On May 17th Vision Solutions announced that it was acquiring Double-Take – bringing together its own IBM Power HA/Disaster Recovery business and Double-Take’s strength in the same market with Windows and to a lesser extent Linux. But did it do the right thing?
On the face of it, this was a natural move for Vision. Its strength was in providing availability solutions based on IBM’s 64-bit Power servers. This market is a strong and inflential market, but is nowhere near the size of the Windows market. Also, since there are few players in the more specialist IBM Power market, Vision already holds a reasonable share. For growth, it was essential for Vision to do something. It had choices – it was already partnering with Double-Take to supply Windows to its IBM base, and had other partners for Linux. But by choosing to acquire Double-Take, it is definitely buying a Windows availability provider who also does Linux rather than the other way around.
My concern is that my instincts tell me the Linux market is going to be much more interested in availability than the Windows one. UNIX in general is a more secure and robust operating system than Windows, and therefore people using Linux may have greater expectations of availability, provided through file mirrors, backups, network switchovers and disaster recovery scenarios. In contrast, any user of Windows knows that the system is always going to have its availability problems – just think how many times you have to reboot when you use your own Windows laptop or desktop. The question is therefore; how strong and widespread is the demand for availability on Windows?

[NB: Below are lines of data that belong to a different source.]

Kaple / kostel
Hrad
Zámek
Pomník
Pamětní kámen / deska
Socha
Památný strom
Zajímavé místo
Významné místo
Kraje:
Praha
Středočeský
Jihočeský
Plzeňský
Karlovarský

At some level, there is demand. For example, a lot of people would like their office data backed up so the can get it back quickly if there is a problem. But beyond this basic data level, it seems to me demand may be limited. Indeed, this seems to be backed up by the fact that in the past year or so Double-Take has suffered slowing growth and market pressures on its finances. Maybe Vision would have been wiser to acquire a Linux availability provider, like SteelEye Software for instance.